Sans surprise, le gouvernement a opposé un avis défavorable à l’amendement, qui devrait donc disparaître dans la suite de l’examen, probablement à la faveur d’un nouveau 49.3 à l’Assemblée nationale. Thomas Cazenave, le ministre des Comptes publics, a notamment fait valoir qu’il était « difficile » de comparer le public et le privé sur cette question de l’indemnisation des congés maladie. « Vous savez que dans le secteur privé, un certain nombre de salariés voient leurs jours de carence couverts par leur complémentaire. Donc, ceux qui ont un vrai jour de carence, ce sont bien les agents publics, pour lesquels ce jour institué en 2018 s’applique strictement. »
S’il a reconnu que la réinstauration d’un jour de carence en 2018 avait été « très efficace », avec une « baisse de plus de 40 % des arrêts d’une journée », le ministre recommande d’agir via la prévention « et l’organisation du travail » pour réduire la durée globale d’absentéisme.
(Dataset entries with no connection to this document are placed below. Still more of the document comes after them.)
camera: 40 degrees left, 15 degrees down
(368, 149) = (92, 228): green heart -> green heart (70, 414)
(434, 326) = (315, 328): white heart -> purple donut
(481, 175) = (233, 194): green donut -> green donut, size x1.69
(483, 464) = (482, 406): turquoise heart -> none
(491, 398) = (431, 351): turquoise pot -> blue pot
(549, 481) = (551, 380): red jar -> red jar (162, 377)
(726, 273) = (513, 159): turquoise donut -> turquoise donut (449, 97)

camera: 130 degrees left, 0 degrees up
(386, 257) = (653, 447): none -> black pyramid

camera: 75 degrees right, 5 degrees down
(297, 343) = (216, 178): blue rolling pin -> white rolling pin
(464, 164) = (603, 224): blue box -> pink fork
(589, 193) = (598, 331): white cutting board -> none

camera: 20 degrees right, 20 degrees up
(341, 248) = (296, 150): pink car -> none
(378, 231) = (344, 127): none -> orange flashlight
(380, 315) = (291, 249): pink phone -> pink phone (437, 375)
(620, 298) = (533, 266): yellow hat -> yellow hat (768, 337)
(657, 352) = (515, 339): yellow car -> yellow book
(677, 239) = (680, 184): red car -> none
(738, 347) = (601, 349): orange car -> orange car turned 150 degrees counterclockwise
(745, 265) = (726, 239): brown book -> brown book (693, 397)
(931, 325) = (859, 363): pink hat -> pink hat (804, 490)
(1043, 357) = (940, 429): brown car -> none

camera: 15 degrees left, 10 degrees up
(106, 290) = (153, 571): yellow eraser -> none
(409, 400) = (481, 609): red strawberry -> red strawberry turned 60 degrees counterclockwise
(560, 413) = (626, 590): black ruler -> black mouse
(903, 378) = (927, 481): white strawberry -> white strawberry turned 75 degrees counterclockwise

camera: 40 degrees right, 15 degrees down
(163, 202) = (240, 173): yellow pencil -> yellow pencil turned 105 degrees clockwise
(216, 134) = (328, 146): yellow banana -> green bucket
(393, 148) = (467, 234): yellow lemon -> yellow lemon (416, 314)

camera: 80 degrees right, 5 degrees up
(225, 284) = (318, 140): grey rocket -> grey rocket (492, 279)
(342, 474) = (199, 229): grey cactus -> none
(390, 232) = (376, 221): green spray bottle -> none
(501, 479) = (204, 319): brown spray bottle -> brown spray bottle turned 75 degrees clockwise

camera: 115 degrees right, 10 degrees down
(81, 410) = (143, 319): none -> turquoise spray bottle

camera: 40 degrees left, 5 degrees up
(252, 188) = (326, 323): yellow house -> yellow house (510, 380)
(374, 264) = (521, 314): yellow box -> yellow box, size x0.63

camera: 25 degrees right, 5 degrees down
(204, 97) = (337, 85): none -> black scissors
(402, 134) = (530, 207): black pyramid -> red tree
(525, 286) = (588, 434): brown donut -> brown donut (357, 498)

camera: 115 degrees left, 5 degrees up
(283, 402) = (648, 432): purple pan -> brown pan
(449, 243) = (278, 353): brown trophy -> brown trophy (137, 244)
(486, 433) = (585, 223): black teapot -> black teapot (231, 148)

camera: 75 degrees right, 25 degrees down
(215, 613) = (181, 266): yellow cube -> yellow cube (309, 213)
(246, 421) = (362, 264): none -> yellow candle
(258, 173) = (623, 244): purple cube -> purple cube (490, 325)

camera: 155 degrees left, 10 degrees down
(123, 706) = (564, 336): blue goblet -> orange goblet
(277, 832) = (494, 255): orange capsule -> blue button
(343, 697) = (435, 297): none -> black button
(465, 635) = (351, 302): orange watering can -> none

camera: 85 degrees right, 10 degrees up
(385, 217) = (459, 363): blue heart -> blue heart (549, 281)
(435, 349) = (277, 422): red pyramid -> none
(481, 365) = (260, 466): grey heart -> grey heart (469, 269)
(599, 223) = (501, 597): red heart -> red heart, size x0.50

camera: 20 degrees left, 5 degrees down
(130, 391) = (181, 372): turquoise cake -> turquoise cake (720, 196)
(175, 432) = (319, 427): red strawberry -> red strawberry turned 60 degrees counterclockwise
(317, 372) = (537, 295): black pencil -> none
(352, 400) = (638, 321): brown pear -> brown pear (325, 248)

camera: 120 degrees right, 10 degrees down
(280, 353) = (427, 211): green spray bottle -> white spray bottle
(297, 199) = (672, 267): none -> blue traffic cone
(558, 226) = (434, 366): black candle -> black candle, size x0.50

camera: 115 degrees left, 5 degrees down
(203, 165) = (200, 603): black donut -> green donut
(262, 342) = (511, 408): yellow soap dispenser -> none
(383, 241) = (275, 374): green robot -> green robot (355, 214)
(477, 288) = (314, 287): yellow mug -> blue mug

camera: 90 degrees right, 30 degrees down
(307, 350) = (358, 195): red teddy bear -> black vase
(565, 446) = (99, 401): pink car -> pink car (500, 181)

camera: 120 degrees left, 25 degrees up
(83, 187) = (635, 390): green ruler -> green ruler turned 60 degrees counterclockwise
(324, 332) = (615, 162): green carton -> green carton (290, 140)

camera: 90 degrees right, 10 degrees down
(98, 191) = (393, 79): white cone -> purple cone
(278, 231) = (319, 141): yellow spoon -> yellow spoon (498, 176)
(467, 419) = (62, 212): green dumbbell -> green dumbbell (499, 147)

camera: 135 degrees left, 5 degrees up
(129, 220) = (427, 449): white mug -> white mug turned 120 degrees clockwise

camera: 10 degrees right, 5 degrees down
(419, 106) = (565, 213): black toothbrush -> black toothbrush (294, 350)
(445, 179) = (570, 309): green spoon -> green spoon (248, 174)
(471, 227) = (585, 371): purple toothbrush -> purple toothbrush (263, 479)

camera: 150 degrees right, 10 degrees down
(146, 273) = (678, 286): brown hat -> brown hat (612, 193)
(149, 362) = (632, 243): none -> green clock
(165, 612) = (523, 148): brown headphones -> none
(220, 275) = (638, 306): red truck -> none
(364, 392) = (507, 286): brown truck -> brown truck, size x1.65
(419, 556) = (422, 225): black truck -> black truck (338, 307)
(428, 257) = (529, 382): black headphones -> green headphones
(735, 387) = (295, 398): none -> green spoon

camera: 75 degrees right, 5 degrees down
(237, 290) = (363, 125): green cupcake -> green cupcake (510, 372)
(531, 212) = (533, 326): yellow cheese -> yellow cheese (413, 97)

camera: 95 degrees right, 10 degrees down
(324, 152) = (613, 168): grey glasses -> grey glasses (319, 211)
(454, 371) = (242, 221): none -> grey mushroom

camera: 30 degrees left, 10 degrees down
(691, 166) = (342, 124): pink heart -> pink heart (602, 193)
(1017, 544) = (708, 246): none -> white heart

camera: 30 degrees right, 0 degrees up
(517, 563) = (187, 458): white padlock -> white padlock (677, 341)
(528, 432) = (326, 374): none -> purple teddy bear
« Une fausse bonne idée » selon le groupe PS
La sénatrice Colombe Brossel (PS) s’est aussi opposée à l’amendement, qu’elle a qualifié de « fausse bonne idée » et de « mesure trop simpliste ». « On a moins d’absences courtes et on a plus d’arrêts longs […] Vous allez, de manière certaine, faire baisser l’absentéisme de courte durée mais les économies que vous allez faire sur cette baisse, vous les perdrez doublement sur les absences de longue durée », a-t-elle argué, s’appuyant sur les travaux de l’Insee.
Une étude de 2017, centrée sur les effets de jour de carence de 2012 à 2013, est effectivement parvenue à ce constat. Les arrêts maladie d’une durée d’une semaine à trois mois ont augmenté de 25 %, sous l’effet de la mesure. Diverses explications avancées. Premièrement, les agents avaient intérêt à attendre d’être sûr de leur rétablissement, pour éviter une nouvelle retenue sur salaire. Autre cas de figure : le fait de ne pas s’arrêter pourrait contribuer à dégrader l’état de santé et donc à allonger la durée d’arrêt au bout du compte. Enfin, les fonctionnaires pourraient prolonger leur arrêt par réaction, ayant le sentiment d’être mis à contribution.
Une étude plus récente de l’institut statistique a noté que les arrêts de plus d’une semaine, contrairement aux arrêts courts, étaient « peu sensibles » à l’application du jour de carence.